In de woorden van het oude lied:"Jij zegt tomayto, en ik zeg tomahto." De tekst van de hond kan luiden:"Je zegt Duitse herder en ik zeg Elzasser", afhankelijk van of je uit de VS of de Britse eilanden komt. De namen verwijzen naar dezelfde hond.
Het maakt niet uit hoe je dit ras noemt, ze worden beschouwd als een van de beste van alle werkhonden. Hoewel ze technisch gezien lid zijn van de herdersgroep, blinken Duitse herders uit in allerlei taken, of het nu gaat om leger- en politiewerk, zoek- en reddingsacties, blinden begeleiden, gehoorzaamheid of therapie. Ze werden gefokt voor trainbaarheid en loyaliteit; de kwaliteiten die nog steeds als essentieel worden beschouwd in het ras.

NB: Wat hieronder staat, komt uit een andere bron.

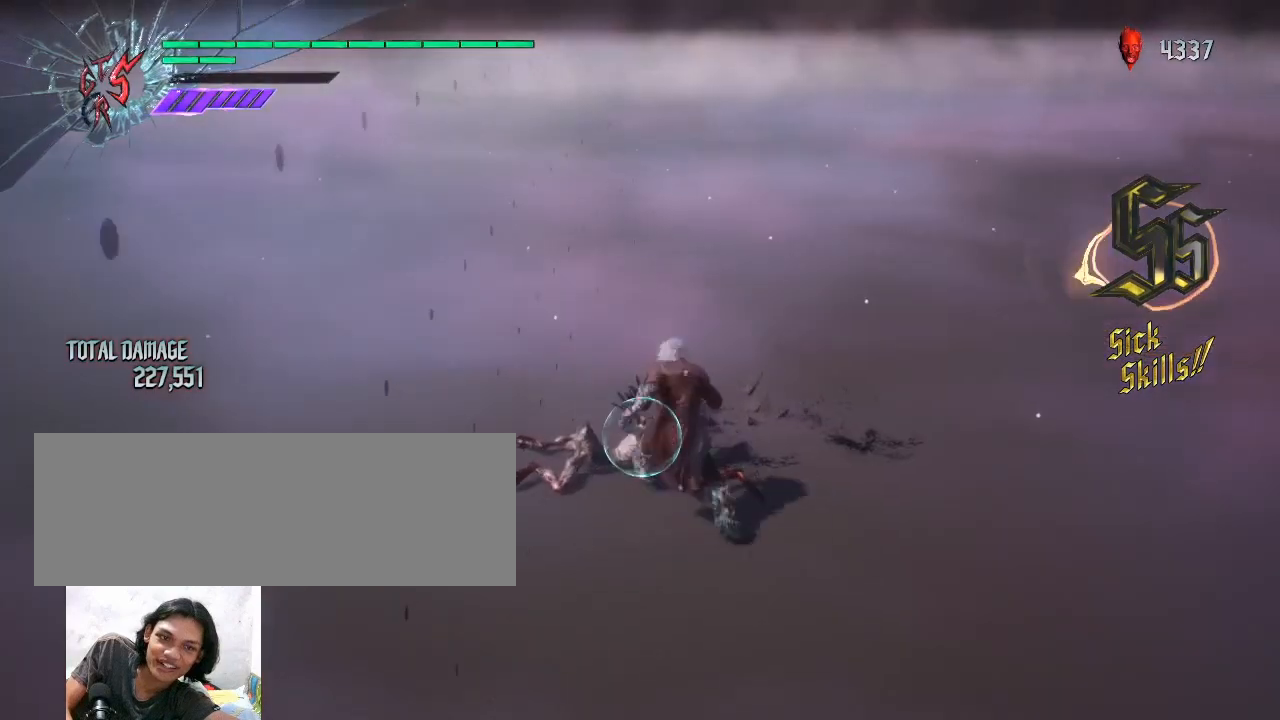
{"keys": [], "mouse": ["wheel"], "events": [[33, "mouse_left", "up"], [167, "shift_l", "up"], [467, "mouse_wheel", "down"]]}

Waarom de naamswijziging? Het gaat allemaal terug tot de Eerste Wereldoorlog. Het ras werd aan het eind van de 19e eeuw ontwikkeld en stond bekend als de Deutscher Schaferhund, wat zich in het Engels vertaalt als Duitse herdershond. Toen de Eerste Wereldoorlog uitbrak, wilden de geallieerde landen niets te maken hebben met iets dat "Duits" in de naam bevatte. Zo veranderde de American Kennel Club in 1917 de naam van de Duitse herder in "herdershond", net toen de VS op het punt stonden de strijd aan te gaan.
In Groot-Brittannië en enkele Europese landen werd de naam volgens Total German Shepherd veranderd in Elzasser, naar de regio Elzas-Lotharingen. Hoewel de naam in 1977 door de rasvereniging officieel weer werd veranderd in Duitse herder, verwijzen veel Ieren en Britten tegenwoordig nog steeds naar de Elzasser in plaats van naar Duitse herders.
De American Kennel Club-standaard voor de Duitse herder vraagt om een reu van 24 tot 26 inch en 22 tot 24 inch voor vrouwtjes. Het dier is langer dan hoog, met een ideale verhouding van 10-8,5. Dat komt niet voort uit een lange rug, maar uit de totale lengte-hoogteverhouding. De kop wordt beschreven als "nobel, netjes gebeiteld, sterk zonder grofheid, maar vooral niet fijn."
Mannetjes wegen tussen de 65 en 90 pond, met vrouwtjes iets kleiner op 50 tot 70 pond. Hoewel de populariteitsranglijsten van rassen jaarlijks veranderen, is de Duitse herder over het algemeen de tweede of derde meest populaire hond in het land.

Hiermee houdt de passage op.